Anyone expecting the upcoming Republican Congress to start hacking away at taxes and unconstitutional laws might want to consider what the already GOP-controlled House of Representatives approved on Monday: a $119-million tax hike.
Despite a threat from a conservative group to hold congressmen accountable for voting for the bill, the House passed the Federal Duck Stamp Act of 2014, which would increase the price of federal migratory waterfowl hunting permits, also known as duck stamps, from $15 to $25. Anyone wishing to hunt migratory waterfowl such as ducks and geese must purchase a duck stamp annually.
The Congressional Budget Office (CBO) estimates the tax will raise $119 million. That revenue would be used to purchase easements for wetlands conservation.
In remarks on the House floor, Rep. John Fleming (R-La.), who sponsored the bill, said it would “modestly increase” the duck stamp fee — by 67 percent. He argued that the increase is necessary “to restore the buying power of the conservation tool which has been used to acquire, conserve, lease, and restore thousands of acres of wetlands.” Left unmentioned was the reason for the erosion of the fee’s purchasing power since 1991, when it was last raised: the Federal Reserve’s relentless inflation of the money supply. Nor did Fleming point to any provision of the Constitution that gives the federal government the authority either to mandate waterfowl hunting permits or to buy up land for conservation.
Fleming did note, however, that the “legislation has been endorsed by Ducks Unlimited and more than 30 national conservation organizations,” many of whom (he again failed to mention) would prefer to have someone else foot the bill for conservation. To be fair, though, some of the endorsing organizations’ members will get stuck paying the extra $10 a year; the National Rifle Association, the Boone and Crockett Club, and the National Wild Turkey Federation are among the bill’s supporters.
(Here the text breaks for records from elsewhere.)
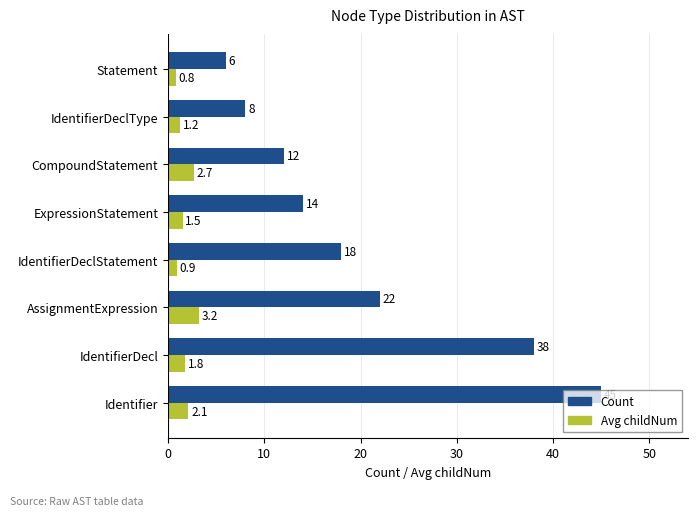

Which series has the largest range (max minus min)?

Count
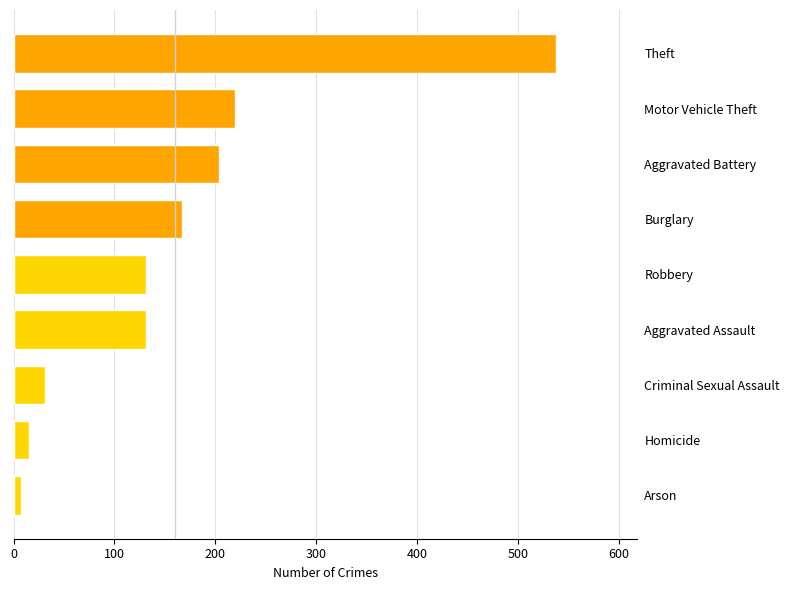

Count the number of data series in this chart.

1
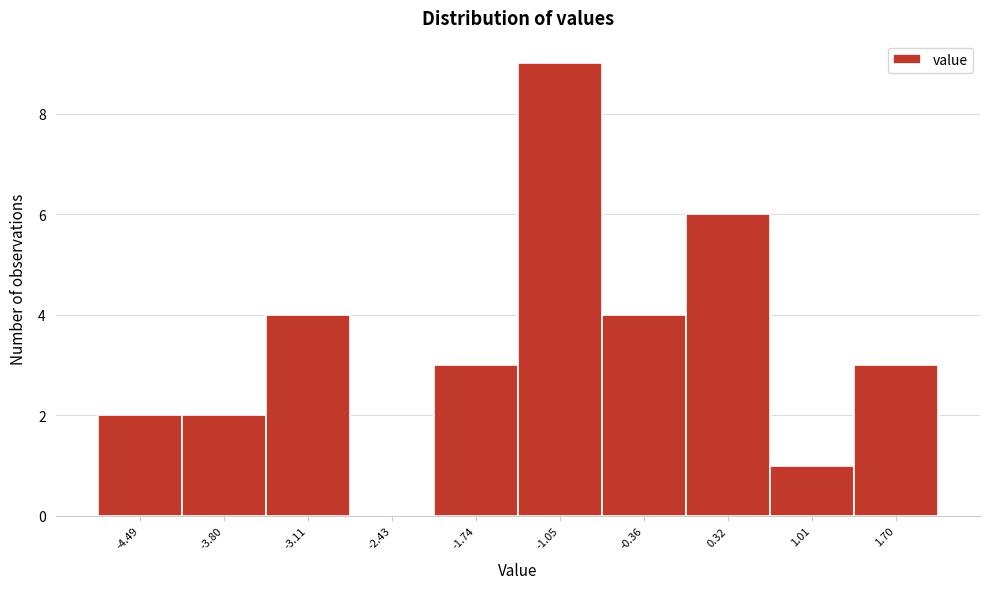

Reading left to right, list every bar in this chart as the range it spans on the x-axis followed by its height. Neither the bar edges nor the heights are printed on the chart, so give them approximately, as read against the axes.

-4.8 to -4.1: 2
-4.1 to -3.5: 2
-3.5 to -2.8: 4
-2.8 to -2.1: 0
-2.1 to -1.4: 3
-1.4 to -0.7: 9
-0.7 to 0.0: 4
0.0 to 0.7: 6
0.7 to 1.4: 1
1.4 to 2.0: 3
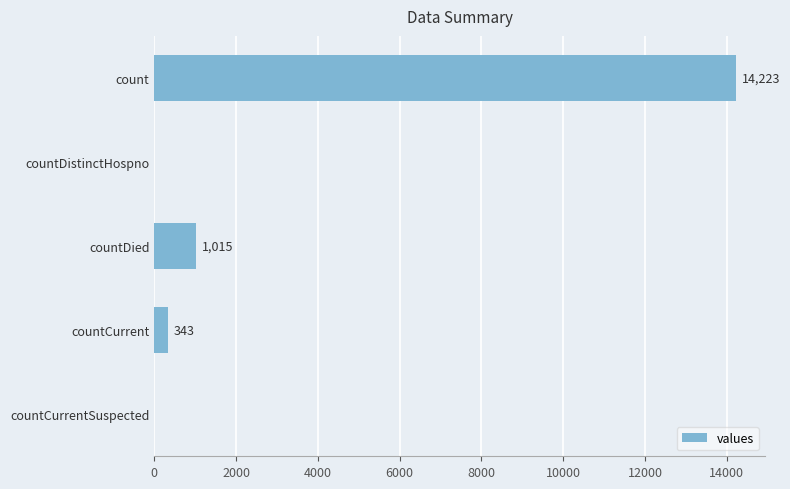

Between countDistinctHospno and countDied, which is larger?

countDied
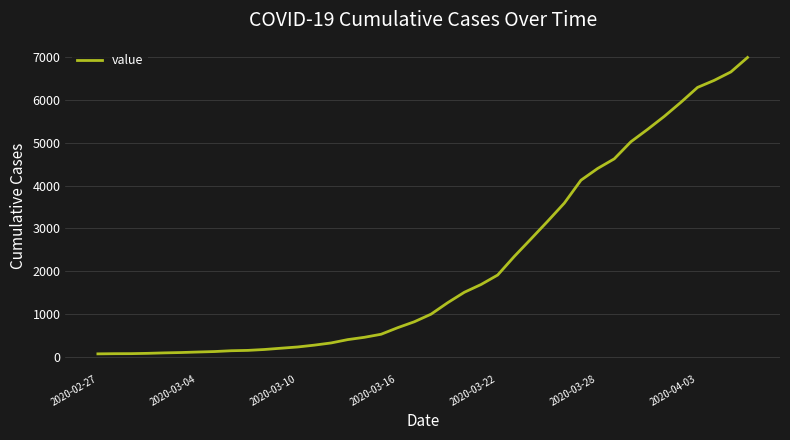

Is this an area chart (filled region under the line)?

No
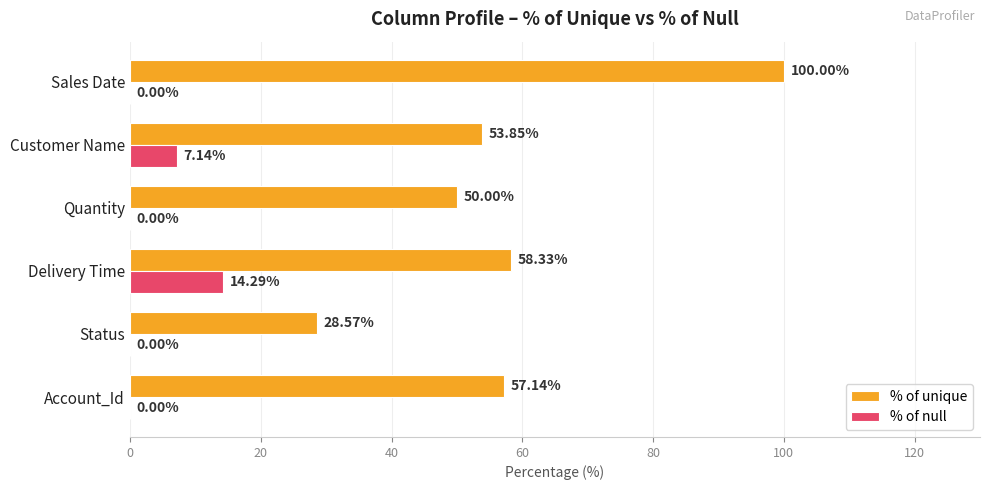

At which label does % of null reach its peak?

Delivery Time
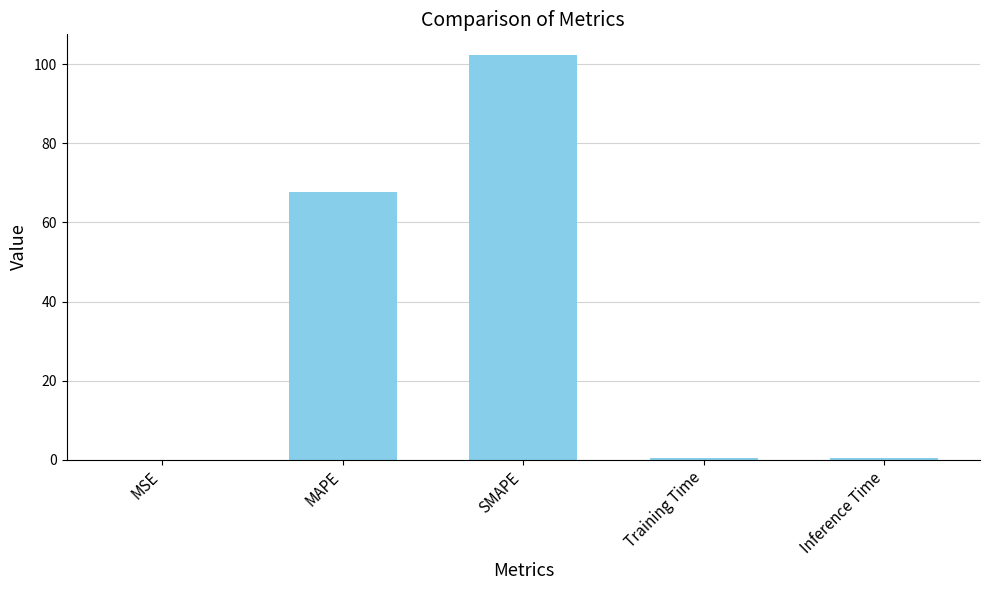

Read the value at SMAPE.

102.4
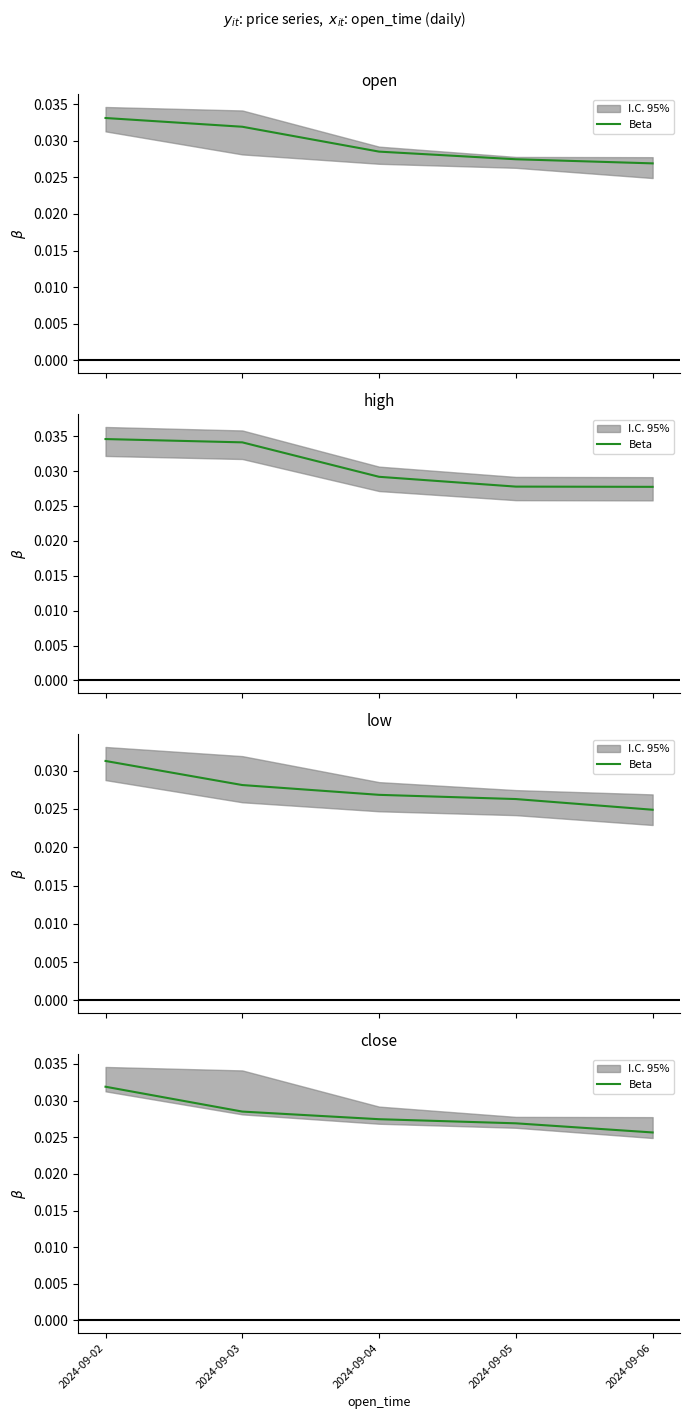

List the labels in order of value, largest first.

2024-09-02, 2024-09-03, 2024-09-04, 2024-09-05, 2024-09-06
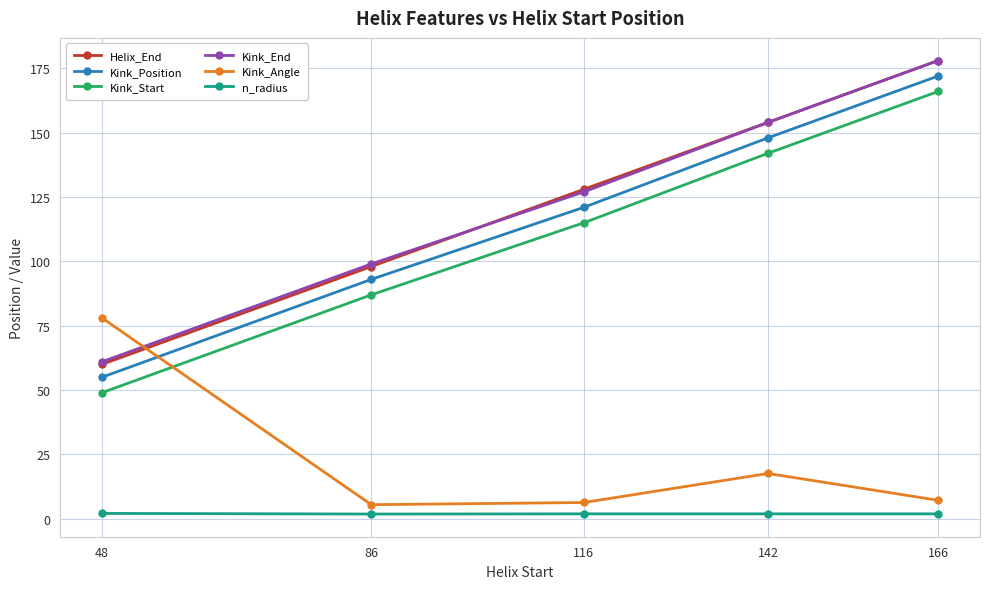

What is the total value across all series at 142?

617.5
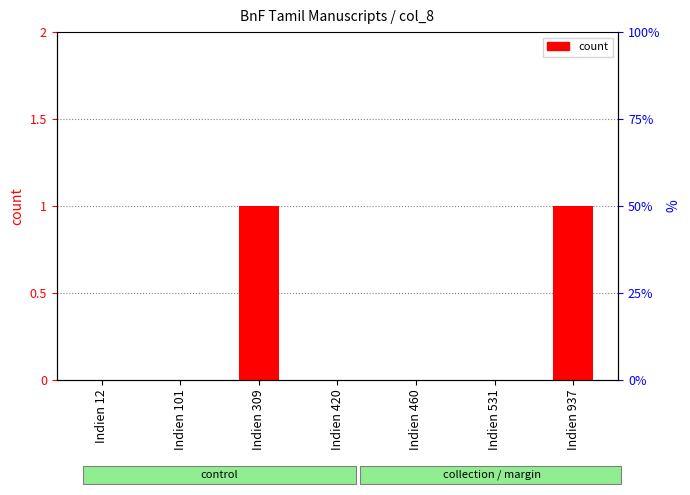

How many positive values are there?

2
House Budget Committee chairman Rep. Paul Ryan (R-Wis.), who has been accused of being a budget slasher and Ayn Rand acolyte, also spoke in favor of the tax hike, declaring himself “a proud supporter of this legislation.” He stumped for exempting the bill from the House’s “cut-as-you-go” rule, which prohibits hiking taxes to offset new spending, on the grounds that the bill increases “user fees, not taxes” — a distinction without much of a difference — and, according to the CBO’s projections, “reduces the deficit” by $5 million, assuming Congress doesn’t raise spending.
Americans for Prosperity (AFP) wasn’t buying any of this guff. Just before the House was scheduled to vote on the duck stamp bill, the conservative political-advocacy group issued a press release blasting the proposed fee hike.
“Just weeks after voters repudiated the liberal agenda of high taxes and out of control spending,” AFP wrote, “the scrooges in Congress want to ask American families for even more of their paycheck to help fund a bloated, oversized government that cannot properly do the few things it is supposed to be doing, never mind all of the things it is not supposed to be doing.”
AFP reminded readers that the federal government “took in more money this year than ever before” — over $3 trillion — yet “squandered much of it wastefully and inefficiently.”
“Duck stamp revenue,” the group continued, “fits the bill of Washington ineptitude — the tax on hunters is used to give more land to the federal government, which already owns over a quarter of all the land in the country and cannot manage it properly.”
AFP threatened to “key vote” the legislation on their Congressional scorecard, making it clear to their 2.5 million activists which of their elected officials — there’s a companion Senate bill sponsored by Sen. David Vitter (R-La.) — voted for the bill. “A vote in favor of this middle-class tax increase would undoubtedly ruffle the feathers of voters back home,” the group stated.
House leaders easily parried the threat of a bad showing on AFP’s scorecard. “Although the measure was slated to be voted on at 6:30 p.m. Monday evening, according to a leadership agenda, it was voice voted instead, meaning no lawmaker had to go on record for or against the bill,” reported Politico.
Thus, Americans will never know which of their representatives voted to increase this unconstitutional tax on duck hunters — and for that they ought to be crying fowl.